Since the end of the Cold War, Washington’s attention to nuclear strategy has waned. Nuclear weapons have tended to be seen in the West in the context of arms control and disarmament. That stance was bolstered by the increasingly strident efforts of proponents of abolition and nuclear ‘global zero’ to rid the world of nuclear weapons, off the back of President Obama’s 2009 Prague speech:

So today, I state clearly and with conviction America’s commitment to seek the peace and security of a world without nuclear weapons. This goal will not be reached quickly—perhaps not in my lifetime. It will take patience and persistence. But now we, too, must ignore the voices who tell us that the world cannot change.

Obama added a caveat to this soaring rhetoric, noting that ‘as long as [nuclear] weapons exist’, the US would ‘maintain a safe, secure and effective arsenal to deter any adversary, and guarantee that defense to our allies’.

Neither Russia nor China seems ready to jump on the abolitionist bandwagon, as they are too busy with nuclear force modernisation of their own. Nor do the Indians or the Pakistanis, who nervously point their nuclear weapons at each other. Clearly, denuclearisation is the last thing on Kim Jong-un’s mind, and the Iranians, having reaped the financial benefits of the Joint Comprehensive Plan of Action, still have their nuclear option in their back pocket when the deal sunsets in 2025. In the interim, they can continue to collaborate on nuclear weapons technology and missile systems with North Korea.

In contrast, US nuclear forces are ageing out. If we want a credible nuclear deterrent for an uncertain future, it’s clear that capability development must proceed. The modernisation of tactical nuclear weapons such as the B61-12 must go hand in hand with strategic force development, including replacing the Minuteman III ICBM, building sufficient numbers of B-21 Raider bombers to make it an effective capability, and proceeding with the Columbia-class submarines that will replace Ohio-class boomers.

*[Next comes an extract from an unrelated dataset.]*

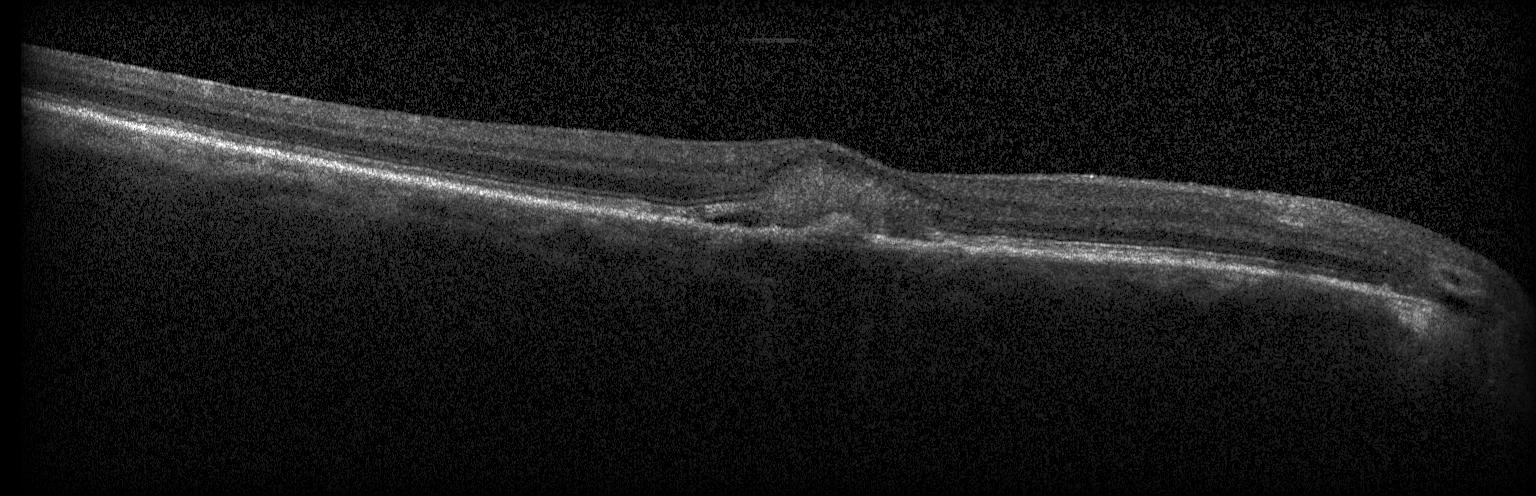
Dx: choroidal neovascularization (CNV).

We must also get serious about nuclear strategy again, by re-emphasising deterrence as the basis for nuclear force development rather than seeing nuclear weapons through the prism of arms control only. Deterrence works by preventing an opponent from acting in a manner inimical to our interests. If nuclear deterrence is effective, weapons don’t need to be used. That in turn demands a high degree of assurance that nuclear forces are in fact usable. Deterrence isn’t about bluffing. We shouldn’t recoil from discussing nuclear warfighting in the context of reinforcing deterrence, because to proceed under the illusion that deterrence doesn’t imply credible, usable forces misconstrues the concept. Mini-nukes and the B61-12 make sense if they reinforce deterrence credibility and thus make nuclear war less likely.

 

With that thought in mind, there has been growing interest in the Trump administration’s new Nuclear Posture Review, which is reportedly considering a greater focus on the use of mini-nukes, particularly as a counter to Russia’s pre-emptive de-escalation doctrine (i.e. ‘escalate to win’). It’s unclear whether that would involve new nuclear weapons, with the potential requirement for new nuclear testing, or an intent to work towards operational deployment of the B61-12. But much of the critical commentary has focused on such weapons being usable because they imply lower yields. Critics refer to a recent Defence Science Board report that advocates offering the president ‘rapid, tailored nuclear options for limited use should existing non-nuclear or nuclear options prove insufficient’ (PDF, p. 24). That seems to imply a return to limited nuclear war. Groeteschele notes in Fail-Safethat limited nuclear war is ‘not theoretical’. We’ve never fought one, but we do real planning for such an eventuality, and for good reason.

Having options beyond immediate surrender or suicidal all-out thermonuclear war is logical. The question of whether a limited nuclear war could be fought remains unanswered, but embracing an illusion epitomised by nuclear taboos leaves us unprepared for a more dangerous future. Discussion of mini-nukes and limited options represents a return to thinking about nuclear strategy and how it will drive future capability. That is a welcome step.

 

Malcolm Davis is a senior analyst at ASPI.